Los conceptos vertidos en esta sección no reflejan necesariamente la línea editorial de Nodal. Consideramos importante que se conozcan porque contribuyen a tener una visión integral de la región.

El descubrimiento de que podrían perder la segunda vuelta ha modificado el perfil de la campaña fujimorista. En pocos días Keiko Fujimori ha pasado de la búsqueda del voto moderno a una agenda electoral regresiva. Hasta ahora hay dos lógicas en esto: buscar públicos que nadie ha querido cortejar, y terminar de ganarse al votante más conservador.

En lo primero ha iniciado un peligroso juego de concesiones a la minería ilegal puneña, como una forma de paliar sus debilidades en el sur del país. Pero esto no solo tiene serios bemoles ambientales y sociales, sino que también lleva a pensar en una desesperada simpatía por otros sectores de la economía ilegal del país.

En lo segundo ha empezado a dar marcha atrás respecto de algunas de sus posturas más liberales en la ruleta de las declaraciones. Esta semana han sido la unión civil y el aborto, que alguna vez le parecieron aceptables, y que algunos de sus cuadros apoyan. Aquí la idea es reforzar la presencia entre los sectores más conservadores de las diversas iglesias.

Si hubiera que buscar el momento de decisión para este cambio en la campaña, uno sería la encuesta Ipsos que la puso 4% debajo de Pedro Pablo Kuczynski a fines de abril, y otro el feroz embate de su hermano Kenji contra ella por esos días. En esos dos hechos termina la imagen victoriosa, liberalizante y olímpica de la candidata fujimorista.
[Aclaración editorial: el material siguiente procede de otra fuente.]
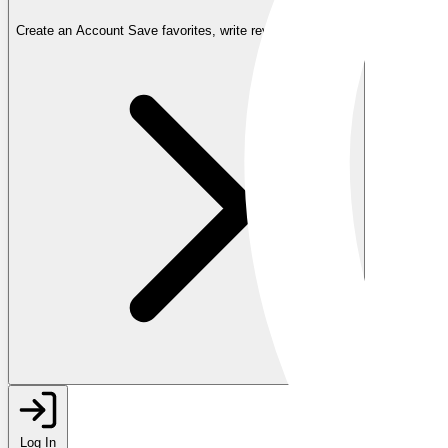
Create an Account
Save favorites, write reviews, and more
Log In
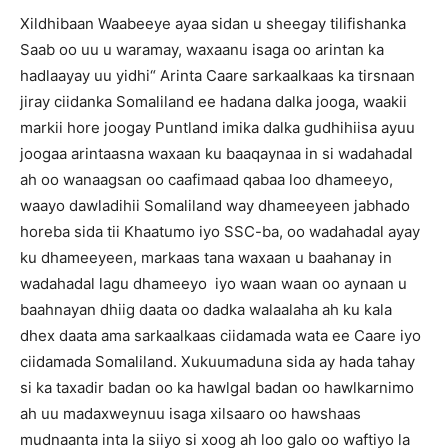
Xildhibaan Waabeeye ayaa sidan u sheegay tilifishanka
Saab oo uu u waramay, waxaanu isaga oo arintan ka
hadlaayay uu yidhi“ Arinta Caare sarkaalkaas ka tirsnaan
jiray ciidanka Somaliland ee hadana dalka jooga, waakii
markii hore joogay Puntland imika dalka gudhihiisa ayuu
joogaa arintaasna waxaan ku baaqaynaa in si wadahadal
ah oo wanaagsan oo caafimaad qabaa loo dhameeyo,
waayo dawladihii Somaliland way dhameeyeen jabhado
horeba sida tii Khaatumo iyo SSC-ba, oo wadahadal ayay
ku dhameeyeen, markaas tana waxaan u baahanay in
wadahadal lagu dhameeyo iyo waan waan oo aynaan u
baahnayan dhiig daata oo dadka walaalaha ah ku kala
dhex daata ama sarkaalkaas ciidamada wata ee Caare iyo
ciidamada Somaliland. Xukuumaduna sida ay hada tahay
si ka taxadir badan oo ka hawlgal badan oo hawlkarnimo
ah uu madaxweynuu isaga xilsaaro oo hawshaas
mudnaanta inta la siiyo si xoog ah loo galo oo waftiyo la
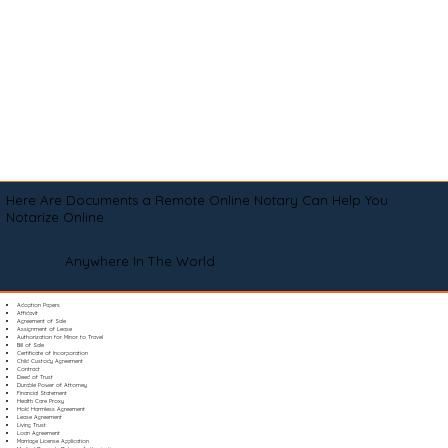
Here Are Documents a Remote Online Notary Can Help You
Notarize Online
Anywhere In The World
Adoption Papers
Affidavit
Agreement of Sale
Assignment of Lease
Authorization for Minor to Travel
Bill of Sale
Certificate of Incorporation
Child Custody Agreement
Contract
Deed of Trust
Durable Power of Attorney
Financial Statement
Health Care Proxy
Hold Harmless Agreement
Lease Agreement
Living Trust
Loan Agreement
Marriage License Application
Ahora ella está buscando algo que se parezca más al estilo de algo llamable el fujimorismo eterno, la amalgama de derecha ideológica y pragmatismo desembozado. Una parte del propósito es evitar nuevos choques con su propia gente, y otra llegar a sectores con los que el liberal PPK no puede o no quiere vincularse en la campaña.

Con la nueva imagen que está desarrollando Fujimori abre todavía más algunos de sus flancos débiles: el creciente recuerdo de los oscuros años 90, la vinculación con los sectores más reaccionarios del país, la idea de que en última instancia es Alberto Fujimori quien lleva las riendas en esta nueva campaña que empieza a aparecer.

Es de suponer que todo esto llevará a PPK a adecuar su estrategia a las oportunidades que se le están presentando.